----- Extract provided

I see a lot of memorable things on my trips, but there are times when even the best of them don’t come anywhere close to this. On that night, the sight of a giant thunderstorm rolling across an alpine wilderness was a truly otherworldly thing to behold. Unfortunately, I didn’t watch it for long. I needed to get my rest for the next day. I got back in my tent and fell asleep to the rustling wind, which blew against the tent all night.

Day 3: Logan Pass

It was game time. I packed up and got moving on the Sun Road at 9:00. It quickly met St. Mary Lake, where it went on for 9 miles. It was mostly flat riding near the lakeshore, with a few negligible hills that I cleared whenever turning towards the mountains to my right.

I recognized all of the places where Jack Torrence drove his family on their way to the Overlook Hotel. I see why Stanley Kubrick picked this road for these shots, and respect is due.

Halfway along the lake, I hit gravel. A girl at the East Glacier Lodge told me that crews were working on the road for 8 miles or so up the east side of Logan Pass, and to expect gravel for the whole thing. Shit. That I did not want to hear.

It was already a hard climb just to get up to Logan Pass. At a 6% inclide, 2,000ft elevation gain, the uphill fight lasts for 6.5 miles. Trained or not, it wouldn’t be easy. But with a gravel stretch for the first four miles of the steeper section, it would be even worse. I looked ahead for the smoothest parts of the gravel road and steered accordingly, usually along the tire tread of the vehicles.

As I approached the pass, the mountains on the far end of the lake seemed even bigger and higher, covering half of the morning sky. The road steepened and turned gradually to the right around Going to the Sun Mountain. This was it. This was the climb. All of the buildup, the hassles, the training, all of that shit. This was what all of my busting ass had come to. It came down to this. Getting through this climb with my sanity, and making it down the other side with my bike in one piece and a story to tell.

----------
----- Dataset excerpts

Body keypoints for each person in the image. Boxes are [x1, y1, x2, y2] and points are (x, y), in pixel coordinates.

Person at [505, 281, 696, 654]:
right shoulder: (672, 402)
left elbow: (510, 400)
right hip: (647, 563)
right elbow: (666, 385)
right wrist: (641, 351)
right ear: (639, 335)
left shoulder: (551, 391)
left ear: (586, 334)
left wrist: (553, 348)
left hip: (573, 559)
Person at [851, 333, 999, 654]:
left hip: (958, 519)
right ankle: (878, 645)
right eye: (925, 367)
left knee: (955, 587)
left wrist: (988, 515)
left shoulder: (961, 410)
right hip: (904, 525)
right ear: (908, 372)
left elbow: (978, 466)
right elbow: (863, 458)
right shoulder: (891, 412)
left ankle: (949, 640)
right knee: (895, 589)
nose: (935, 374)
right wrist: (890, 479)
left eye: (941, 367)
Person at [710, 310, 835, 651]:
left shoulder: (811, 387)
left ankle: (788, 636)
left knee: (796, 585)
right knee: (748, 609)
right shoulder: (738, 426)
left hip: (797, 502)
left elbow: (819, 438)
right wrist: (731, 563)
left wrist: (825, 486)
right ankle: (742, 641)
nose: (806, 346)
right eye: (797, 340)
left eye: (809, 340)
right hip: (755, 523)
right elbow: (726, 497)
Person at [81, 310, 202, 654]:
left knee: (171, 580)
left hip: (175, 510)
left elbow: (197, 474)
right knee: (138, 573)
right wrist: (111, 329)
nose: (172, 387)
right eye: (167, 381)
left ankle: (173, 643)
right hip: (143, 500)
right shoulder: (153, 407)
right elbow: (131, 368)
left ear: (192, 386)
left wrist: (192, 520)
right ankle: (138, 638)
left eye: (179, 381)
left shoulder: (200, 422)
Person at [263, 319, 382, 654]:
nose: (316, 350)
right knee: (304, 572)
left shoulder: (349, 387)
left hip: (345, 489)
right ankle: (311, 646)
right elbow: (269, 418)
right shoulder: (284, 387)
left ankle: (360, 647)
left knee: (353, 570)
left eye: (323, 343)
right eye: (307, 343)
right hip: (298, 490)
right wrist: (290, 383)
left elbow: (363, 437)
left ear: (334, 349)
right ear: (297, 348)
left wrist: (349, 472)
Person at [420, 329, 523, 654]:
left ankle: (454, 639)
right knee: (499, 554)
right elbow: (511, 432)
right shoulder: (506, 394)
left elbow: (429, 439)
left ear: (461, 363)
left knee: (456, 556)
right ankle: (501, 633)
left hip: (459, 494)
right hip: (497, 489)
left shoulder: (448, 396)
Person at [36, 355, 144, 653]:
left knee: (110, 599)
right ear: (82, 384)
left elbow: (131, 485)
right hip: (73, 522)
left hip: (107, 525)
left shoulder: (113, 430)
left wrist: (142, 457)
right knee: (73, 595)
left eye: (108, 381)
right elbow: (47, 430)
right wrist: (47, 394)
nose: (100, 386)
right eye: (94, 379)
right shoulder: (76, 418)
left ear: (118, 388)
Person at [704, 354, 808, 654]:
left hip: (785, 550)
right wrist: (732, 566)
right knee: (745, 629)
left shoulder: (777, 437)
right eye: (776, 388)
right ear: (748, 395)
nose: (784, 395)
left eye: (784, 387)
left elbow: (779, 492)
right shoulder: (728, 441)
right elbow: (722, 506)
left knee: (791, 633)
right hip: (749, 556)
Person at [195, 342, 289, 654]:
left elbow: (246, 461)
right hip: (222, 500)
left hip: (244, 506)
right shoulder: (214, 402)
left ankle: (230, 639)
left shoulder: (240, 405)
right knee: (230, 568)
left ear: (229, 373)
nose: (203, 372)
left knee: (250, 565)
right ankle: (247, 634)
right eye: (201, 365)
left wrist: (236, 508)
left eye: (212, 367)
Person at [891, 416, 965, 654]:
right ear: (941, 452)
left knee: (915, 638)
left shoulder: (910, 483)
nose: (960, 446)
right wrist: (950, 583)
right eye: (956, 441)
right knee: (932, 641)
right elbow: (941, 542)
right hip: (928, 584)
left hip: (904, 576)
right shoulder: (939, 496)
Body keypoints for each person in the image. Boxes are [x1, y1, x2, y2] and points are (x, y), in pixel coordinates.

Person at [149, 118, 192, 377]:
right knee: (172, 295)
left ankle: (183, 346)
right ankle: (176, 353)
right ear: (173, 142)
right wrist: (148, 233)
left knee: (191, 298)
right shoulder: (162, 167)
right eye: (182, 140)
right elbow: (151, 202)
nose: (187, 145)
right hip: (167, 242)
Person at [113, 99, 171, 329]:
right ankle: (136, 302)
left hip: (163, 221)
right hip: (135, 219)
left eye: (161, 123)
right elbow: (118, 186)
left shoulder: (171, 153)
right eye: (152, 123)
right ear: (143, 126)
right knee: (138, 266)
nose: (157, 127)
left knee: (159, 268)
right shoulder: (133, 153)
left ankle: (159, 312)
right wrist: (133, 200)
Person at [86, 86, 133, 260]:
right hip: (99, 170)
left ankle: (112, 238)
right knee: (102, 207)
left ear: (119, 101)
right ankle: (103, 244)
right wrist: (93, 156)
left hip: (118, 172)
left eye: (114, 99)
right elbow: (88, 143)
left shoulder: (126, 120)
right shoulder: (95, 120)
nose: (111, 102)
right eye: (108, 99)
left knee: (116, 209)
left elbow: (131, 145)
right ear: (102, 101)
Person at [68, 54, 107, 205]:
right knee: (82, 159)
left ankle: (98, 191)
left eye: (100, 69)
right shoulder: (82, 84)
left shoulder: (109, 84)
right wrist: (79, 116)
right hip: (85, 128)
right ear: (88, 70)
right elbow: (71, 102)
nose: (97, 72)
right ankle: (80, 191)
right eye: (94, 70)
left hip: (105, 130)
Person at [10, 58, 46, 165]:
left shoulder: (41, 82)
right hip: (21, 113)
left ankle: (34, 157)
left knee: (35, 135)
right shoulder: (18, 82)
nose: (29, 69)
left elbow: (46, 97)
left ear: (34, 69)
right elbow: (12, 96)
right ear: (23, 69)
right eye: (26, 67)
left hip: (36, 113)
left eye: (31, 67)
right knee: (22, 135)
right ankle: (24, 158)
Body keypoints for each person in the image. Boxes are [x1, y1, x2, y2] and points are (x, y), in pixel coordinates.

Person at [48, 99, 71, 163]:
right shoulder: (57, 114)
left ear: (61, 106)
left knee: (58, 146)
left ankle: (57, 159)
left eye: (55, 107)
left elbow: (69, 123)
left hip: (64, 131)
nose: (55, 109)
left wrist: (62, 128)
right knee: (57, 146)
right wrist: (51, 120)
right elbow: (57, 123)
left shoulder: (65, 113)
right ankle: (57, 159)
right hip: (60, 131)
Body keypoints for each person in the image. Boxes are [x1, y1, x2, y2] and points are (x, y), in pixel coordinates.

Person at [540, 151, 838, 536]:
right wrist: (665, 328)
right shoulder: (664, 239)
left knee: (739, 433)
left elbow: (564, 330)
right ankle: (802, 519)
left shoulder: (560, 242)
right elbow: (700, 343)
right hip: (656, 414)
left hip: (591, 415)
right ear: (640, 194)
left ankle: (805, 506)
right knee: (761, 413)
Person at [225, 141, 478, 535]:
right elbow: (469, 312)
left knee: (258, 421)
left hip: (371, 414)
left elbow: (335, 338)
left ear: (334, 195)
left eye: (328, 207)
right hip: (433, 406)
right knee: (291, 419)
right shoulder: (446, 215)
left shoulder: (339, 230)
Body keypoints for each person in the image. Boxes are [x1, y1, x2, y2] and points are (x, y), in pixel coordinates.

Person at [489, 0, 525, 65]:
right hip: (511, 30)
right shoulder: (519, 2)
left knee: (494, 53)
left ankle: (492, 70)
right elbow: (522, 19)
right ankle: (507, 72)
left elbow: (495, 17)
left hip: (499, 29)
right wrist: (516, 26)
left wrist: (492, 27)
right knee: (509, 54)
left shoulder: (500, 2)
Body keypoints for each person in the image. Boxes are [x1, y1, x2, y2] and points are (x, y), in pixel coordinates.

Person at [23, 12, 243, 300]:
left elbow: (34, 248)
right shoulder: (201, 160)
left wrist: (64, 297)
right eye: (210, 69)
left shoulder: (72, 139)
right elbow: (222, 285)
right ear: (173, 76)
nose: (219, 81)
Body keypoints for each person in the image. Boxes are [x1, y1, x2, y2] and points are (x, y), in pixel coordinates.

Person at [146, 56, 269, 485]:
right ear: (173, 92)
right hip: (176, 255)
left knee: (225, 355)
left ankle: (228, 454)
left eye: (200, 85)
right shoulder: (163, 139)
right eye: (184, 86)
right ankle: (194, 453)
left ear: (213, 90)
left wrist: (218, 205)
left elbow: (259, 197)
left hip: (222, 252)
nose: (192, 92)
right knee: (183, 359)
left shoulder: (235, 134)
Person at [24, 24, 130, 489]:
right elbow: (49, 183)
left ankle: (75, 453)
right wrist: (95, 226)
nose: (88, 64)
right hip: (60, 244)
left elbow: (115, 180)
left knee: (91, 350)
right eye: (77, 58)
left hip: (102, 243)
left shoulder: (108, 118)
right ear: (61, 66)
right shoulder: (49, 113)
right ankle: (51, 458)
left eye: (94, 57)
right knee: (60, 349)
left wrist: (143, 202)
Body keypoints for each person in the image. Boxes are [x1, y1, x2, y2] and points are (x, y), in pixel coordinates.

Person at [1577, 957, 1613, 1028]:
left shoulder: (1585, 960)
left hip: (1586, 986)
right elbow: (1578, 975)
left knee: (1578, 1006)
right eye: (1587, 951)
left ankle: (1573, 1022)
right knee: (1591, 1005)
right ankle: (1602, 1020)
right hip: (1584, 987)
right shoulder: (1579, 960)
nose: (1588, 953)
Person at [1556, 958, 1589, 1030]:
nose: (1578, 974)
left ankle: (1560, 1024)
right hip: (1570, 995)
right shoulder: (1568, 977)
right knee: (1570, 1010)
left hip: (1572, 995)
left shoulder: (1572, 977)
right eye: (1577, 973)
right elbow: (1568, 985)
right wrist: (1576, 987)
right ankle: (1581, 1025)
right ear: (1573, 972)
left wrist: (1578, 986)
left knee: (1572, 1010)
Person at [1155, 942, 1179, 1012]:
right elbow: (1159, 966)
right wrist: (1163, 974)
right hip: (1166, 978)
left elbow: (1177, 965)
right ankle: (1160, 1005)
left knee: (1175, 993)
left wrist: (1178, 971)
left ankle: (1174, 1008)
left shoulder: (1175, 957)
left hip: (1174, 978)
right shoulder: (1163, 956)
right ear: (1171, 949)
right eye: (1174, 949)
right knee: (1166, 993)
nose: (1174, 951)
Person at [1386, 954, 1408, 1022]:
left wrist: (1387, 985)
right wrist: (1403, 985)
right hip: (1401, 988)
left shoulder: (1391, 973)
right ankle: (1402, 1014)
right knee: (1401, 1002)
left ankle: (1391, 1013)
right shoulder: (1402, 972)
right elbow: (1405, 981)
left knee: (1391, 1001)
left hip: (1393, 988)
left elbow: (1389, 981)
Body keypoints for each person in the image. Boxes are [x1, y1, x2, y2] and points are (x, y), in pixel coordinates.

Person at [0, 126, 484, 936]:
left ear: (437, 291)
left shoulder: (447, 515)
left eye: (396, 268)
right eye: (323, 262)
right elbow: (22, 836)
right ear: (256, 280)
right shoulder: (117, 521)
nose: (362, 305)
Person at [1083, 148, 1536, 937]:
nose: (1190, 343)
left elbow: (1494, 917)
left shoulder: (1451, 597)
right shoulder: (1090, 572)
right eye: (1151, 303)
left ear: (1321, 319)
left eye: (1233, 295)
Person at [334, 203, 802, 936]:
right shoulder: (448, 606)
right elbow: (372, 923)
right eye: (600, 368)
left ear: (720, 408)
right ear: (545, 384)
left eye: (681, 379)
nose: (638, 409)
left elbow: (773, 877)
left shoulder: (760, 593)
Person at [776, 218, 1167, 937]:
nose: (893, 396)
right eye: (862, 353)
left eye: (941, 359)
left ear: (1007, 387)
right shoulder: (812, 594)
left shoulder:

----------

**Work instructions:** Repeat the passage of the Logan Pass ride account from "It was game" to "respect is due.", replacing "flat riding" with "level riding".

**Answer section:**
It was game time. I packed up and got moving on the Sun Road at 9:00. It quickly met St. Mary Lake, where it went on for 9 miles. It was mostly level riding near the lakeshore, with a few negligible hills that I cleared whenever turning towards the mountains to my right.

I recognized all of the places where Jack Torrence drove his family on their way to the Overlook Hotel. I see why Stanley Kubrick picked this road for these shots, and respect is due.